Em 1981, e após muitas microvinificações, José António Rosas e João Nicolau de Almeida identificaram aquelas que consideravam as cinco melhores castas para o vinho do Porto e uma delas era a Touriga Nacional, na altura também quase extinta no Douro. As outras eram a Tinta Barroca, a Tinto Cão, a Tinta Roriz e a Touriga Franca. Quatro anos depois, arrancou o Projecto de Desenvolvimento Rural Integrado de Trás-os-Montes, que financiou a plantação de 2500 hectares de vinhas novas no Douro e a reestruturação de 300 hectares de vinhas já existentes, e, a partir daí, a Touriga Nacional voltou a ser procurada. De tal forma que, com a explosão dos vinhos tranquilos do Douro, acabou por se tornar na casta bandeira da região e, mais tarde, do próprio país. Hoje, a Touriga Nacional está plantada de Trás-os-Montes ao Algarve, mas já começa a ser vítima da sua própria fama, por incutir uma marca muito forte nos vinhos. Menos no seu solar, onde a crescente “touriguização” é vista como uma virtude e um desígnio e não como algo negativo, dado tratar-se da casta identitária dos vinhos tintos do Dão.

Nos brancos, esse papel é desempenhado actualmente pela Encruzado, mas nem sempre foi assim. Tudo indica que se trata de uma casta bastante mais recente do que a Touriga Nacional, embora também originária do Dão. Foi Alberto Vilhena quem primeiro se enamorou da Encruzado e a começou a utilizar nas suas vinificações. Até aí, a Assario Branco (a Malvasia Fina do Douro) e a Barcelo eram mais populares. Em 1985, a Encruzado já surgia em primeiro lugar na lista oficial de castas recomendadas, com sugestão para entrar numa percentagem de, no mínimo, 20% no lote dos vinhos brancos, e nos anos seguintes começou a expandir-se fortemente, graças, sobretudo, ao trabalho de enólogos como Manuel Vieira, na altura responsável pela Quinta dos Carvalhais, da Sogrape.

Na mesma lista de 1985, a casta mais recomendada era a Cerceal. Outra variedade aconselhada era a Cachorrinho, cuja contribuição não deveria exceder os 20%.  A Cachorrinho chama-se agora Uva Cão e, apesar de ter uma representação ínfima, é uma das variedades com maior futuro no Dão e em Portugal, dada a sua elevadíssima acidez natural.
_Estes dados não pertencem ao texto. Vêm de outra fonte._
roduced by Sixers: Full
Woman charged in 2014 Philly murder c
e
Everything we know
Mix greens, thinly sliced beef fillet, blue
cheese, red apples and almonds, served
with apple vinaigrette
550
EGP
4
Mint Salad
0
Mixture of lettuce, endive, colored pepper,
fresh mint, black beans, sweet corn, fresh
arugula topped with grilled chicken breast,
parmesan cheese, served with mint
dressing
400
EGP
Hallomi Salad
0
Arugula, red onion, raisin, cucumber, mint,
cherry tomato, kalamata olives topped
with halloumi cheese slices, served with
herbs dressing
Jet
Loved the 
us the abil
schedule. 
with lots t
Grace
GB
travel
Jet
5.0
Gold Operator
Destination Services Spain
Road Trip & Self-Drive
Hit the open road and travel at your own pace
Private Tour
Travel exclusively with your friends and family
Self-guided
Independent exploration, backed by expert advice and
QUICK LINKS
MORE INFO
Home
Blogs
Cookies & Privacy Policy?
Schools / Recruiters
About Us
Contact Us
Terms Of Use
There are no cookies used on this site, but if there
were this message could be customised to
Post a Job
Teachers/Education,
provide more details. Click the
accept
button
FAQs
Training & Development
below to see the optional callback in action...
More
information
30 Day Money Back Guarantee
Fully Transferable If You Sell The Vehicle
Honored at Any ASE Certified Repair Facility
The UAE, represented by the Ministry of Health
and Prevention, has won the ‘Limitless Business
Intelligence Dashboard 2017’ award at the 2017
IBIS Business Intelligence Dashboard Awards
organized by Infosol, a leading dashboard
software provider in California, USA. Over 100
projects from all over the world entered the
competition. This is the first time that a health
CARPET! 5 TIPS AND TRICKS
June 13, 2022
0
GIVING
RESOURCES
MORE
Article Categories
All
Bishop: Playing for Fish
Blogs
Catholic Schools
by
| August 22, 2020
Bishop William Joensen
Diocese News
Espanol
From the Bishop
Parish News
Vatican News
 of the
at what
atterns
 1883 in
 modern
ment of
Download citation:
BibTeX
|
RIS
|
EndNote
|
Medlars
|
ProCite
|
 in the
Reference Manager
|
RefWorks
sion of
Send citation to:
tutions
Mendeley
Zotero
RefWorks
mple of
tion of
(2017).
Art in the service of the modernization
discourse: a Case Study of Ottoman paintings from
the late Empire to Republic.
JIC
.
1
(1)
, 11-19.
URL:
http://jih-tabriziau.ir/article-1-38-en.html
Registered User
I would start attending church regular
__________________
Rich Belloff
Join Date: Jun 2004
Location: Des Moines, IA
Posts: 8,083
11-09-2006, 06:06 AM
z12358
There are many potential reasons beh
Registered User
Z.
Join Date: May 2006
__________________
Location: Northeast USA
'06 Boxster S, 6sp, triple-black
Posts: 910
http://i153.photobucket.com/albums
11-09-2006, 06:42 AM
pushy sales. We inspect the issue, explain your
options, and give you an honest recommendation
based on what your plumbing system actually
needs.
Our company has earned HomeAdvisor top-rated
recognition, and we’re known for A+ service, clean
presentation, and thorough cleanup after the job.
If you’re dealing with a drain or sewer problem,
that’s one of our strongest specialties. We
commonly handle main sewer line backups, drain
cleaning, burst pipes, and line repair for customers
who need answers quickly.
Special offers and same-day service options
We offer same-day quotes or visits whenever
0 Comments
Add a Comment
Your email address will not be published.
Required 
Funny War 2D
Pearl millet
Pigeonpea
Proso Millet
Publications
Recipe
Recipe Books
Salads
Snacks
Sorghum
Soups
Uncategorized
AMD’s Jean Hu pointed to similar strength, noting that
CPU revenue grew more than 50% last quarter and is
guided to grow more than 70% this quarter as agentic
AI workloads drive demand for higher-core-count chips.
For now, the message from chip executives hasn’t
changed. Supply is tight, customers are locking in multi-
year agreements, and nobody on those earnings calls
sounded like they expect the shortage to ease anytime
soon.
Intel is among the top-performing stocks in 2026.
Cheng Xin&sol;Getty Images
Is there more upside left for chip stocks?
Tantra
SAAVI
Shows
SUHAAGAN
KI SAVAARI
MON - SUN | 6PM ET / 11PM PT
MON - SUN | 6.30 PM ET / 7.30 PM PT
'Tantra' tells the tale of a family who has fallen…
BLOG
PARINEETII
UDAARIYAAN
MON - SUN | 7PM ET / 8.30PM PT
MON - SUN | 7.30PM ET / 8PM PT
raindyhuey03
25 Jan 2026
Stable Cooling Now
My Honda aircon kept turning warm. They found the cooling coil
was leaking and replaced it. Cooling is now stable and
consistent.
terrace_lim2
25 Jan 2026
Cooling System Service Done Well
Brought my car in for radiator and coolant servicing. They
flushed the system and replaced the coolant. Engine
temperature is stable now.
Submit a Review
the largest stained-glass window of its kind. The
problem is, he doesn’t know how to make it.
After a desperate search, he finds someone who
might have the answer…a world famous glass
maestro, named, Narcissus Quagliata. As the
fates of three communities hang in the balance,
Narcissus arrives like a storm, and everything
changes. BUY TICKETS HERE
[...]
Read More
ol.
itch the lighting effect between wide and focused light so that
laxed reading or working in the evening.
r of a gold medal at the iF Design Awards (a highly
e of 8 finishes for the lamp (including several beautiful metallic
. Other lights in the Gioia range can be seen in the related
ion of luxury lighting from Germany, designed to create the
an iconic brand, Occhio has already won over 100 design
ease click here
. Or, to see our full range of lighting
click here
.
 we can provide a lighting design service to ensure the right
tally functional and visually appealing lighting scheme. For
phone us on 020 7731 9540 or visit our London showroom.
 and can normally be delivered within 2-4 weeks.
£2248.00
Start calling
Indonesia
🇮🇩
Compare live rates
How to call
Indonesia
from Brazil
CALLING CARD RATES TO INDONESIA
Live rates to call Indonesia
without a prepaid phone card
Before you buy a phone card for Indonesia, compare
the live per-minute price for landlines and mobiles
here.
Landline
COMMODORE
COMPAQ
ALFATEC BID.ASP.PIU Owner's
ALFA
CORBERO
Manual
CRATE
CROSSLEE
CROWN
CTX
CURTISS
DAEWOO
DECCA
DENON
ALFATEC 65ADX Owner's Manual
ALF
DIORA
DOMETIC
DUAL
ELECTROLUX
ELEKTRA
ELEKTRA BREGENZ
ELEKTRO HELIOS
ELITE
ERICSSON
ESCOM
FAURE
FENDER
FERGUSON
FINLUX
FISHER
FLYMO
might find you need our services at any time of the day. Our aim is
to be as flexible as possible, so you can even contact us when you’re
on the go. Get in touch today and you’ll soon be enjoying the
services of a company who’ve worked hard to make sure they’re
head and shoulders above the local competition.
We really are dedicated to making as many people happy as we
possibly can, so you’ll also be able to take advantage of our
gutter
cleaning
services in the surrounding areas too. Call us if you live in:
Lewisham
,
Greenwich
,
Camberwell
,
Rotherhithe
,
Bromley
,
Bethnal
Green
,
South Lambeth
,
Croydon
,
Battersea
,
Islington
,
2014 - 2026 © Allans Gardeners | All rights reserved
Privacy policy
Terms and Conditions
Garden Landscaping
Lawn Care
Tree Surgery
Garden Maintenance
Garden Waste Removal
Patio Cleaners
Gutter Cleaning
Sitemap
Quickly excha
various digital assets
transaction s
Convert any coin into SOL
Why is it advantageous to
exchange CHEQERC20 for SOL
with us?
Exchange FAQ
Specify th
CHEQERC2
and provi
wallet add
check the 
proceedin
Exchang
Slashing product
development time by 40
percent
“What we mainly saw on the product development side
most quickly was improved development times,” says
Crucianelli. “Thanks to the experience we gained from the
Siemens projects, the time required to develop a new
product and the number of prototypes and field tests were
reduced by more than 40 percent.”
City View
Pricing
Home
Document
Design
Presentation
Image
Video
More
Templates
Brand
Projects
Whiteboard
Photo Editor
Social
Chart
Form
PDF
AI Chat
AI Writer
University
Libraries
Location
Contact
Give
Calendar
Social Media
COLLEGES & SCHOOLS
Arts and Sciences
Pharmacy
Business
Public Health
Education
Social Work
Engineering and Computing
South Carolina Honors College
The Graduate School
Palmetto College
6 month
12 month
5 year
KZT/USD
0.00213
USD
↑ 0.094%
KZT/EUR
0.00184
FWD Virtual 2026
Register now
Com o aumento crescente da temperatura na Terra, as castas de maior acidez vão voltar a ser essenciais. E o mesmo é válido para as castas que melhor resistem ao calor, como é o caso da Castelão. Além de se dar bem em regiões quentes, a Castelão origina vinhos que se encaixam nas tendências de consumo actuais. Vinhos muito aromáticos, macios  e frescos. No entanto, incompreensivelmente, esta casta está em acelerada regressão nas suas regiões tradicionais, a Península de Setúbal e o Alentejo, aqui, sobretudo, em detrimento de castas francesas, como a Syrah ou a Petit Verdot. Um erro colossal ditado pelas modas que está a colocar em causa a identidade vitivinícola daquelas regiões. Infelizmente, não é o único.